Christopher Isherwood was an acclaimed American-English novelist of twentieth century. He had also had a successful career as a playwright in Hollywood. Isherwood was enamoured of Hindu philosophy, especially the Vedas. In Goodbye to Berlin are collected his stories written about his stay in Berlin between the World Wars. Sally Bowles, a story in this collection, is perhaps his most famous creation. Character was based on Jean Ross, a cabaret singer whom Isherwood had known during his time in Weimar Berlin.  It was adopted into a successful play and a movie. His prose is unostentatious and most of his characters were drawn from his own experience.  They have a true-to-life earthy feel. His language is delicious and highly gratifying to mind.

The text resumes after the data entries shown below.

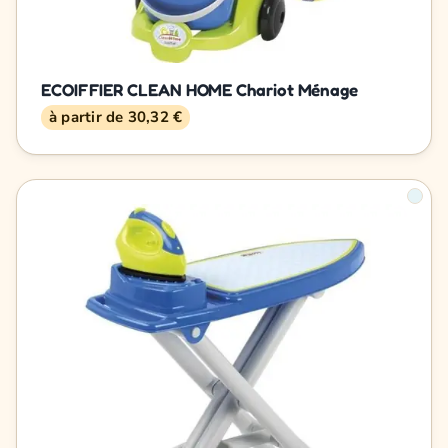
ECOIFFIER CLEAN HOME Chariot Ménage
à partir de 30,32 €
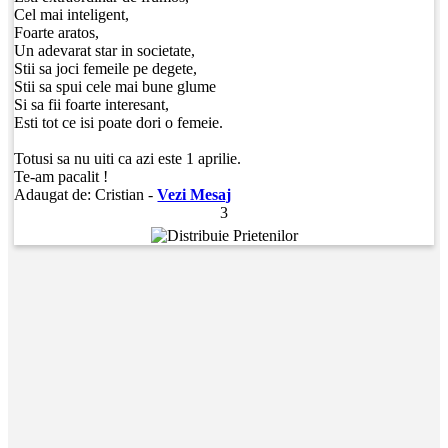
Cel mai inteligent,
Foarte aratos,
Un adevarat star in societate,
Stii sa joci femeile pe degete,
Stii sa spui cele mai bune glume
Si sa fii foarte interesant,
Esti tot ce isi poate dori o femeie.
Totusi sa nu uiti ca azi este 1 aprilie.
Te-am pacalit !
Adaugat de:
Cristian
-
Vezi Mesaj
3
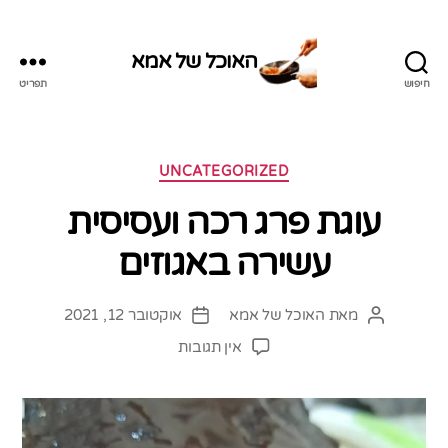
האוכל של אמא
חיפוש
תפריט
האוכל
של
אמא
קטגוריות
UNCATEGORIZED
עוגת פרג רכה ועסיסית
עשירה באגוזים
מאת
האוכל של אמא
אוקטובר 12, 2021
המחבר
תאריך
הפוסט
פוסט
על
אין תגובות
עוגת
פרג
רכה
ועסיסית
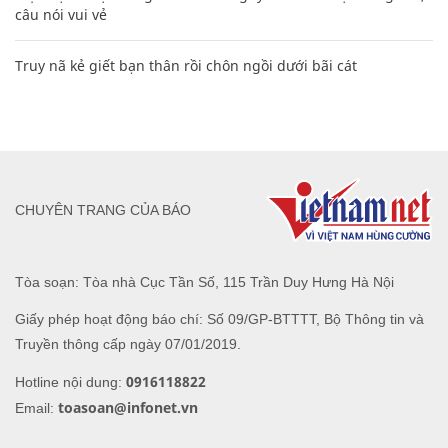
câu nói vui vẻ
Truy nã kẻ giết bạn thân rồi chôn ngồi dưới bãi cát
CHUYÊN TRANG CỦA BÁO
Tòa soạn: Tòa nhà Cục Tần Số, 115 Trần Duy Hưng Hà Nội
Giấy phép hoạt động báo chí: Số 09/GP-BTTTT, Bộ Thông tin và
Truyền thông cấp ngày 07/01/2019.
0916118822
Hotline nội dung:
toasoan@infonet.vn
Email:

English is a great language. It is, nevertheless, riddled with innumerable peculiarities that on face seem whimsical. Bill Bryson’s Mother Tongue is a riveting account of these, as well as many more aspects of this versatile and protean language. It’s a small book filled with much fun.

Maurice Herzog, with his teammate, were the first persons to climb an eight-thousand metre peak. The fact that their ascent was in 1950, before the advent of high-tech climbing gear of today, makes their achievement much larger. Annapurna-Conquest of the First 8000 Metre Peak is his account of this climb.